Records from a data collection
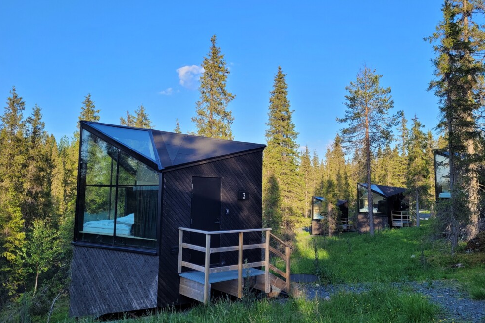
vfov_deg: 46.4
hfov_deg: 65.5
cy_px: 165
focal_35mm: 28
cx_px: 237
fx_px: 377
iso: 40
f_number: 1.8
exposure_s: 1/765
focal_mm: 5.4
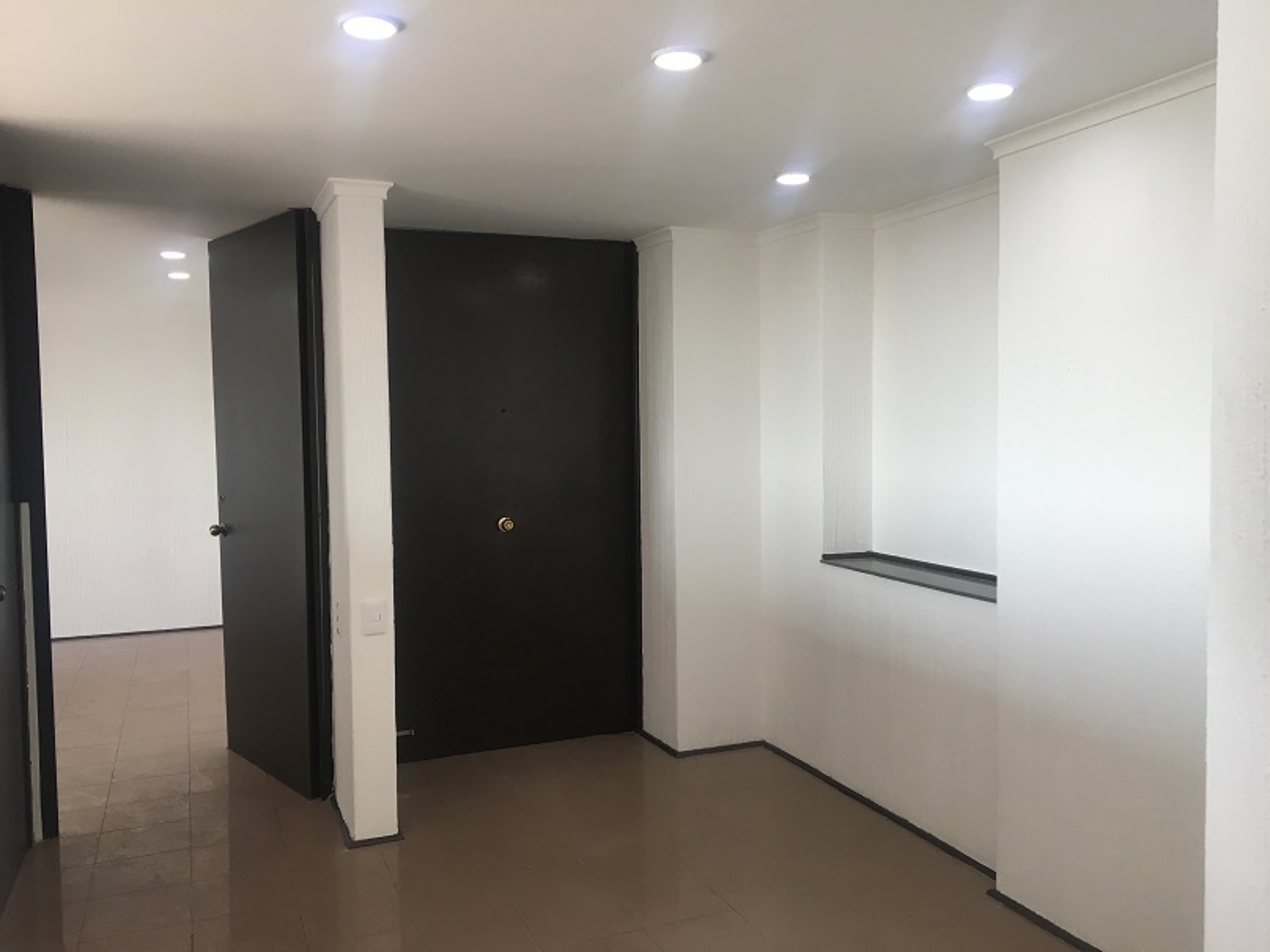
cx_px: 635
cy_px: 476
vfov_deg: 48.2
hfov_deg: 61.7
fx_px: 1064
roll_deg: +1.2
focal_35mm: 29
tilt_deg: -2.7
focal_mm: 4.15
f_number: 2.2
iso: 25
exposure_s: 1/40
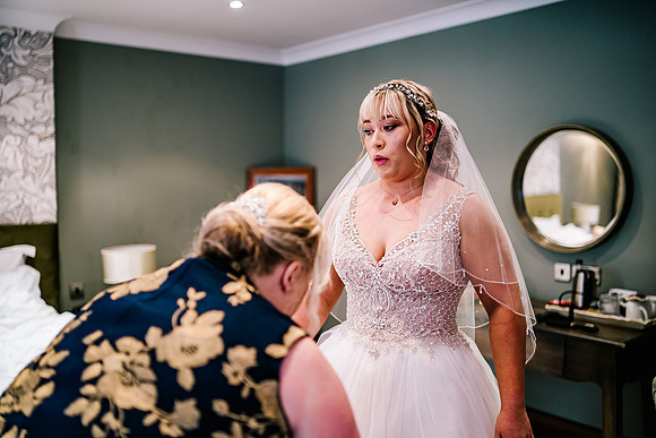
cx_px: 328
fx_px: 638
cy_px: 219
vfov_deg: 37.9
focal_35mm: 35
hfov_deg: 54.4
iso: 800
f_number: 1.4
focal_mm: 35
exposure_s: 1/250
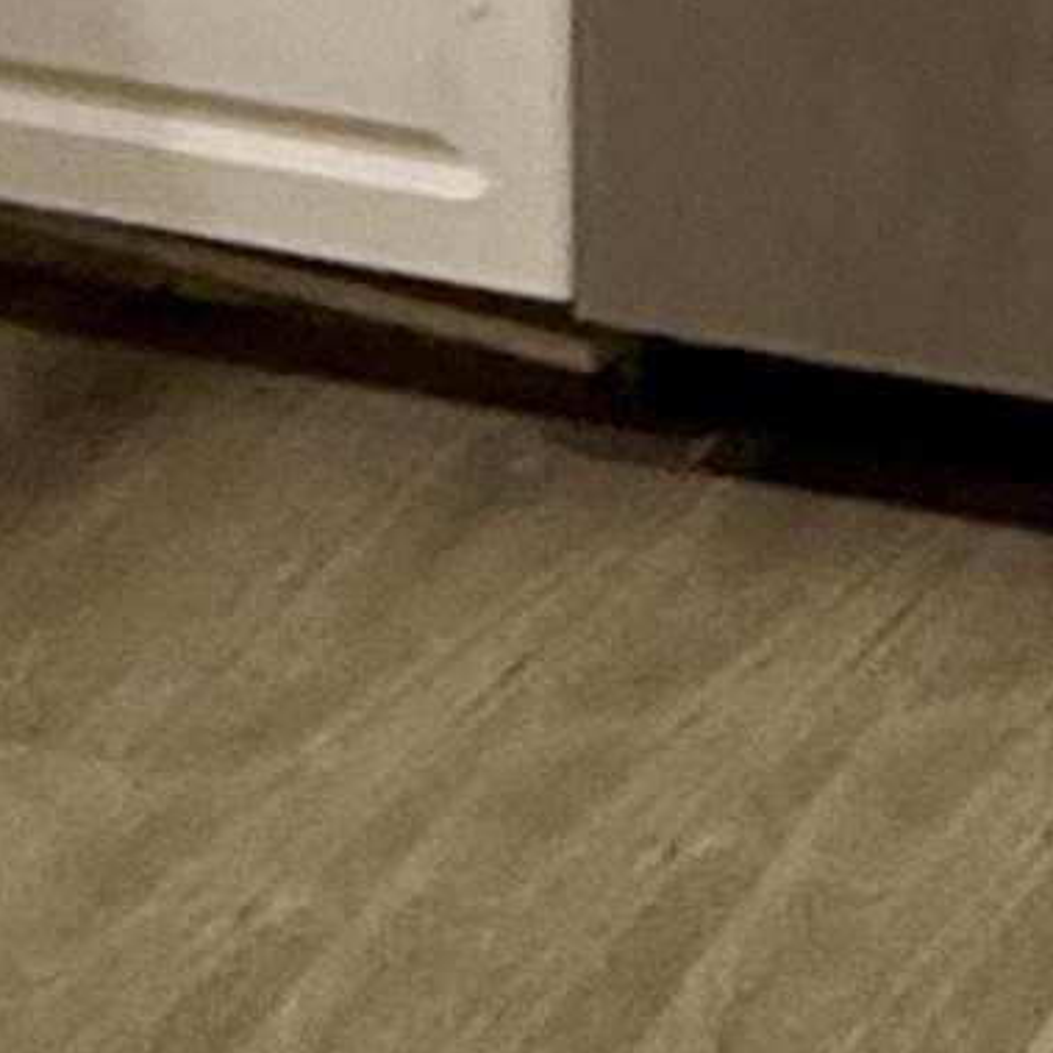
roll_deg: -0.3
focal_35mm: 129
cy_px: -1664
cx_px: 1260
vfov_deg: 10.9
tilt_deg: -0.5
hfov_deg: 13.2
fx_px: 4440
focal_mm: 2.22
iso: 200
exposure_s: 1/60
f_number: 2.2
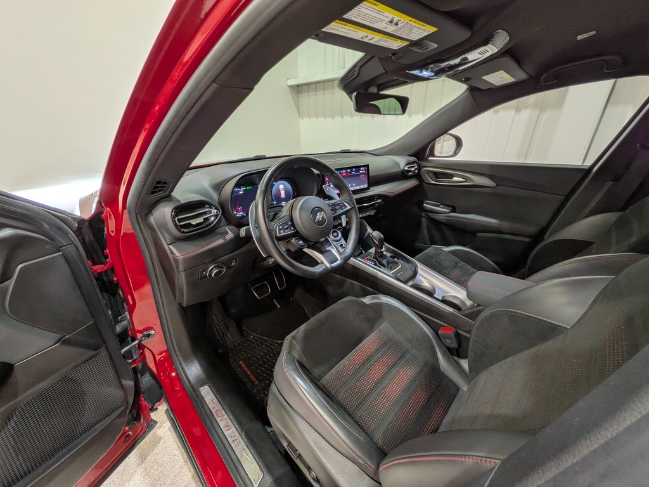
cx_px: 324
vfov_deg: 85.7
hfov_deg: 102.1
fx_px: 262
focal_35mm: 14
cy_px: 244
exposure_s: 1/40
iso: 57
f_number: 2.2
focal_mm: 1.83
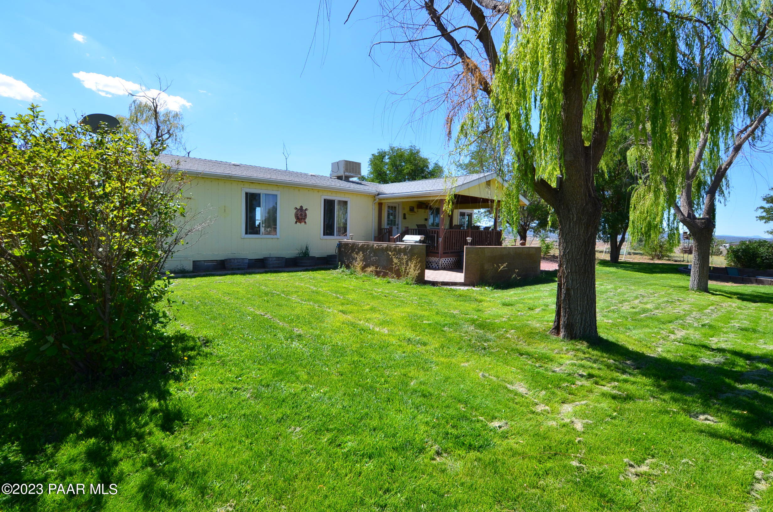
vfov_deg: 71.8
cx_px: 386
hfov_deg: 95.1
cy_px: 256
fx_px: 354
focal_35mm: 16
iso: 280
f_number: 10
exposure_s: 1/250
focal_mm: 11
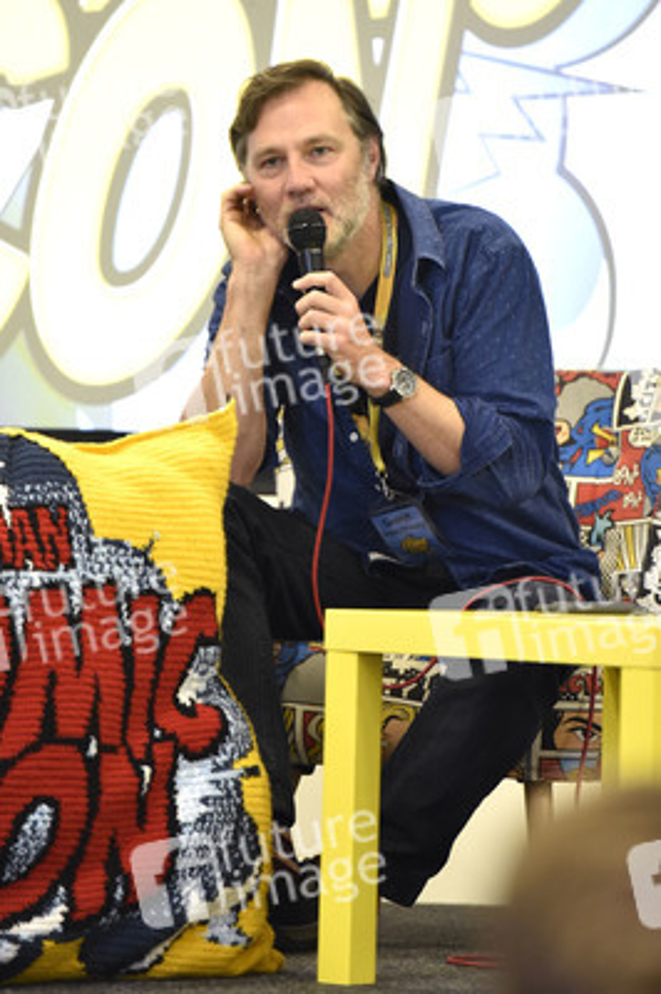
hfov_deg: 6.9
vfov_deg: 10.3
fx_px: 5517
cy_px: 497
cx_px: 330
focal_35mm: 200
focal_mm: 200
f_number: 3.5
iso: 4500
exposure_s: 1/125
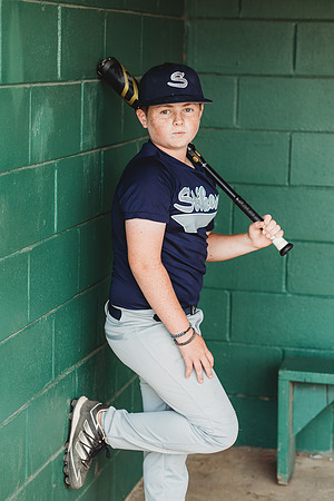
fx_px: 1183
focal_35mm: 85
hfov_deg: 16.1
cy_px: 250
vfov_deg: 23.9
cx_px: 167
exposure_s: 1/80
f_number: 2.8
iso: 100
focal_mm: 85
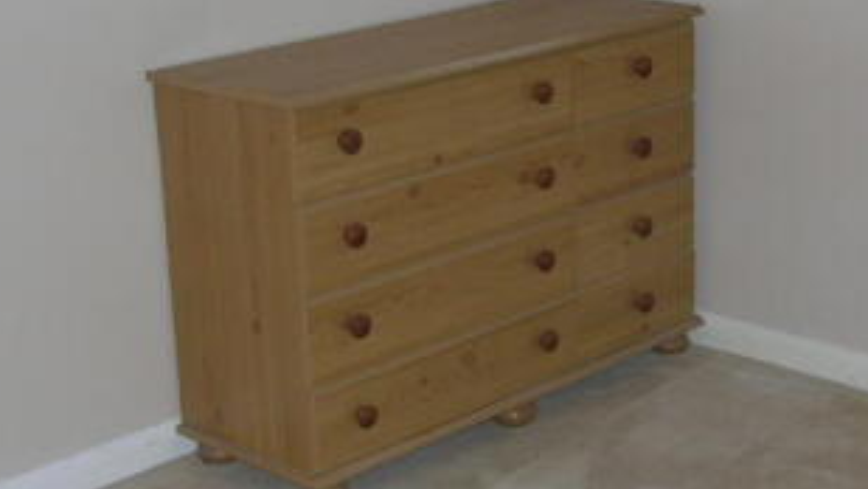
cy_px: 184
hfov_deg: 27.1
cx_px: 549
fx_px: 1796
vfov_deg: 15.5
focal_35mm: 78
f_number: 2.8
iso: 66
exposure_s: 1/60.1
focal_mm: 5.8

TO-DO ITEM -
Both the line containing "vfov_deg: 48.2" and the line containing "focal_mm: 35" above belong in the output, as do the lines between them. Print them exactly, without pictures.

SOLUTION TO THE PROBLEM -
vfov_deg: 48.2
hfov_deg: 61.7
fx_px: 1064
roll_deg: +1.2
focal_35mm: 29
tilt_deg: -2.7
focal_mm: 4.15
f_number: 2.2
iso: 25
exposure_s: 1/40
cx_px: 328
fx_px: 638
cy_px: 219
vfov_deg: 37.9
focal_35mm: 35
hfov_deg: 54.4
iso: 800
f_number: 1.4
focal_mm: 35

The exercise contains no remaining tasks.